**Instructions to follow**
Starting at the first line of the records below, transcribe each line exactly, ending with the line that contains "teapot: none [539,680,641,782]".

**The data**
══════════

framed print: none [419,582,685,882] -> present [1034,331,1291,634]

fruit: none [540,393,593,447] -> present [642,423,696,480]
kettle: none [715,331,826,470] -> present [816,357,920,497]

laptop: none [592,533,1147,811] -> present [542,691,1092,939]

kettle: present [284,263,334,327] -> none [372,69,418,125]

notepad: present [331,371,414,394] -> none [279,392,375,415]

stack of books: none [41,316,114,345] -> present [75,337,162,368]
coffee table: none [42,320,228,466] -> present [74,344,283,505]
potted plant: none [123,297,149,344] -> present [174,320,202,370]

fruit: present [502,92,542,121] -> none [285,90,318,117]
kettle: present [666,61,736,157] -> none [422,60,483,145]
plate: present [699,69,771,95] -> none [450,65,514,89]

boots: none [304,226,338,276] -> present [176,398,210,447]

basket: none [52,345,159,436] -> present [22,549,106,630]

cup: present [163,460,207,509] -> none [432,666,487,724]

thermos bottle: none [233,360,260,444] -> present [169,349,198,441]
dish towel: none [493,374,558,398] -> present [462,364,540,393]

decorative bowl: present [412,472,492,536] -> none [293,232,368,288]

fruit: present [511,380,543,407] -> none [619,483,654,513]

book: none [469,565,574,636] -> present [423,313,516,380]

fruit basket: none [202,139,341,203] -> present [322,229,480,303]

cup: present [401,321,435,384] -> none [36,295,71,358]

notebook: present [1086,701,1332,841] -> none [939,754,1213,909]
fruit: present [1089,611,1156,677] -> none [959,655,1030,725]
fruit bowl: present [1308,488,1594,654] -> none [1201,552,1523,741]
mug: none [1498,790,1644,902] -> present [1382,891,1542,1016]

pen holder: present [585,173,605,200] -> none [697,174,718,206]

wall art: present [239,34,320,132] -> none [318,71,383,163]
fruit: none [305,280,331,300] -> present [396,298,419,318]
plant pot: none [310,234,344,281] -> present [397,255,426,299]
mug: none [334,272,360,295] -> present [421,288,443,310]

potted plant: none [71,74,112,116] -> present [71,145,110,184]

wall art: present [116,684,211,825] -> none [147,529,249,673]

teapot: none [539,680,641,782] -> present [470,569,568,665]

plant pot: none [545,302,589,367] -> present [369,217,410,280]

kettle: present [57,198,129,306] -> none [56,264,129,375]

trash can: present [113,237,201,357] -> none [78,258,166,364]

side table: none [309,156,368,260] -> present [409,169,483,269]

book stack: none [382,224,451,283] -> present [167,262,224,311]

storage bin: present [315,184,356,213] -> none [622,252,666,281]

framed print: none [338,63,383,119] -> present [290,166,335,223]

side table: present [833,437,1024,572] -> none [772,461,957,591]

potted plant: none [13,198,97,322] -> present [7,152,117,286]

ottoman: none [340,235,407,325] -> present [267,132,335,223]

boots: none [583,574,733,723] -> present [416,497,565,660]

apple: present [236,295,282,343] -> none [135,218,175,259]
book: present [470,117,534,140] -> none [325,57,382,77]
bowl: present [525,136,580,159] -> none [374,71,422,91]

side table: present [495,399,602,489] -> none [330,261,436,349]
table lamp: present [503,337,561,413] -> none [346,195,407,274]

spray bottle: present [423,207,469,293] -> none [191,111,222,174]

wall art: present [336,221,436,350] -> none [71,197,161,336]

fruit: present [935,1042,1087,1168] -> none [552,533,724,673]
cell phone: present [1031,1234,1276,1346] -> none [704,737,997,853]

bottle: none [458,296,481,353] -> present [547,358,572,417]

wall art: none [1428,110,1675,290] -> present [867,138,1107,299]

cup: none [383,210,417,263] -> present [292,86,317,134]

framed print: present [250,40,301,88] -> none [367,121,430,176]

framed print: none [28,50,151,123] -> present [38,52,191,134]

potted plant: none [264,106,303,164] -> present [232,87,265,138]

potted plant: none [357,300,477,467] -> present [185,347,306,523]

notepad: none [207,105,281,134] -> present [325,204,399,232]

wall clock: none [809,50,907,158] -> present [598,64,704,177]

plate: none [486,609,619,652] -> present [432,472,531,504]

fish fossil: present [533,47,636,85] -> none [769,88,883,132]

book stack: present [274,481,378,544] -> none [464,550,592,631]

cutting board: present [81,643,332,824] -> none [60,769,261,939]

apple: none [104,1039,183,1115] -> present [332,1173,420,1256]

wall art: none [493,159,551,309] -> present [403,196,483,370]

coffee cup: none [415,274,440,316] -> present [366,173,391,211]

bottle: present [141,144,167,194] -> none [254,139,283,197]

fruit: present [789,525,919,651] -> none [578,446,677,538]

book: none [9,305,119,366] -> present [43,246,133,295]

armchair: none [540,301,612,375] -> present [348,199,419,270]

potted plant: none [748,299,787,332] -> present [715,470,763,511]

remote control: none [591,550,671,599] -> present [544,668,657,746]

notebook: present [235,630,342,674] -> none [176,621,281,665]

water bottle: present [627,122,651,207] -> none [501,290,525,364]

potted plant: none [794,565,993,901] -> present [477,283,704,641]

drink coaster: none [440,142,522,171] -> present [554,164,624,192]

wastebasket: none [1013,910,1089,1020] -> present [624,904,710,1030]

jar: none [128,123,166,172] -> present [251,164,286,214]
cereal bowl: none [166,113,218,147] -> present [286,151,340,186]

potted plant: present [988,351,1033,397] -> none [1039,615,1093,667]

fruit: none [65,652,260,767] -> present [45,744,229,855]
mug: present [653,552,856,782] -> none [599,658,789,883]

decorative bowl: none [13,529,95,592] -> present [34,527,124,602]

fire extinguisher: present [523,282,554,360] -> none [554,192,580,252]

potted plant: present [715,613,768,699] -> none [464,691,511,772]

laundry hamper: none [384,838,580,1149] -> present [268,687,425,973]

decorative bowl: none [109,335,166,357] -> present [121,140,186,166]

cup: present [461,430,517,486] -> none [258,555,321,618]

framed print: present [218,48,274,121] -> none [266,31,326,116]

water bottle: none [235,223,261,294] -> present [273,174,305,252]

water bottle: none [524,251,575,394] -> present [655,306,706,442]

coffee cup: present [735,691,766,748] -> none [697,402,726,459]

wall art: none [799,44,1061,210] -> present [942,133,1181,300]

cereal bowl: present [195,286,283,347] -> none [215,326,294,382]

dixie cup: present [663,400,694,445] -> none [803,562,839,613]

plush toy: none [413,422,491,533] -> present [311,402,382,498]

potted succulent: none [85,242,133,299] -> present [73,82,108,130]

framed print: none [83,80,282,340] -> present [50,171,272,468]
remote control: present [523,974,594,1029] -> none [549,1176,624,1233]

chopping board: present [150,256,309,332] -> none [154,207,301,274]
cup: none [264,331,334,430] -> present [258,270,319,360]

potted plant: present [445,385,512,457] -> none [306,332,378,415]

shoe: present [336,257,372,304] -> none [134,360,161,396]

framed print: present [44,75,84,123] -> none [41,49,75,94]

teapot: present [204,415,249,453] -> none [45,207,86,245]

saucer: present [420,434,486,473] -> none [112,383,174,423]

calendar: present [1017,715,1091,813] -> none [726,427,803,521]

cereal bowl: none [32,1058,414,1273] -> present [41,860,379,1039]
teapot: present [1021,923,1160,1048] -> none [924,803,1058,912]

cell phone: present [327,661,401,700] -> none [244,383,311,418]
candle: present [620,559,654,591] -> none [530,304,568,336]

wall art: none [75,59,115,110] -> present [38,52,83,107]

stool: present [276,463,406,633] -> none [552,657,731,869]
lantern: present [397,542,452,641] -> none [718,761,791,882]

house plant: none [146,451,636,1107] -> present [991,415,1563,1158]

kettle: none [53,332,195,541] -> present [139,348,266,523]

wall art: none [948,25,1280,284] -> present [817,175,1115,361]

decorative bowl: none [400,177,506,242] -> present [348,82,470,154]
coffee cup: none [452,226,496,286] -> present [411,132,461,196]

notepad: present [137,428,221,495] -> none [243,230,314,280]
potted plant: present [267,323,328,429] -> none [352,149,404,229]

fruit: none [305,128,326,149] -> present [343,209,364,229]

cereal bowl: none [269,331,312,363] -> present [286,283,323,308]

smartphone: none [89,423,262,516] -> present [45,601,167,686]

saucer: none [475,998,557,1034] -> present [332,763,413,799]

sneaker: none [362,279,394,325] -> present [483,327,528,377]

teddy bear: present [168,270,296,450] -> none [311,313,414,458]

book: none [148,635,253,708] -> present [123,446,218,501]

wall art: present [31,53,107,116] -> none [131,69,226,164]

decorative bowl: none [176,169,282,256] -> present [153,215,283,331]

══════════

**Answer section**
framed print: none [419,582,685,882] -> present [1034,331,1291,634]

fruit: none [540,393,593,447] -> present [642,423,696,480]
kettle: none [715,331,826,470] -> present [816,357,920,497]

laptop: none [592,533,1147,811] -> present [542,691,1092,939]

kettle: present [284,263,334,327] -> none [372,69,418,125]

notepad: present [331,371,414,394] -> none [279,392,375,415]

stack of books: none [41,316,114,345] -> present [75,337,162,368]
coffee table: none [42,320,228,466] -> present [74,344,283,505]
potted plant: none [123,297,149,344] -> present [174,320,202,370]

fruit: present [502,92,542,121] -> none [285,90,318,117]
kettle: present [666,61,736,157] -> none [422,60,483,145]
plate: present [699,69,771,95] -> none [450,65,514,89]

boots: none [304,226,338,276] -> present [176,398,210,447]

basket: none [52,345,159,436] -> present [22,549,106,630]

cup: present [163,460,207,509] -> none [432,666,487,724]

thermos bottle: none [233,360,260,444] -> present [169,349,198,441]
dish towel: none [493,374,558,398] -> present [462,364,540,393]

decorative bowl: present [412,472,492,536] -> none [293,232,368,288]

fruit: present [511,380,543,407] -> none [619,483,654,513]

book: none [469,565,574,636] -> present [423,313,516,380]

fruit basket: none [202,139,341,203] -> present [322,229,480,303]

cup: present [401,321,435,384] -> none [36,295,71,358]

notebook: present [1086,701,1332,841] -> none [939,754,1213,909]
fruit: present [1089,611,1156,677] -> none [959,655,1030,725]
fruit bowl: present [1308,488,1594,654] -> none [1201,552,1523,741]
mug: none [1498,790,1644,902] -> present [1382,891,1542,1016]

pen holder: present [585,173,605,200] -> none [697,174,718,206]

wall art: present [239,34,320,132] -> none [318,71,383,163]
fruit: none [305,280,331,300] -> present [396,298,419,318]
plant pot: none [310,234,344,281] -> present [397,255,426,299]
mug: none [334,272,360,295] -> present [421,288,443,310]

potted plant: none [71,74,112,116] -> present [71,145,110,184]

wall art: present [116,684,211,825] -> none [147,529,249,673]

teapot: none [539,680,641,782] -> present [470,569,568,665]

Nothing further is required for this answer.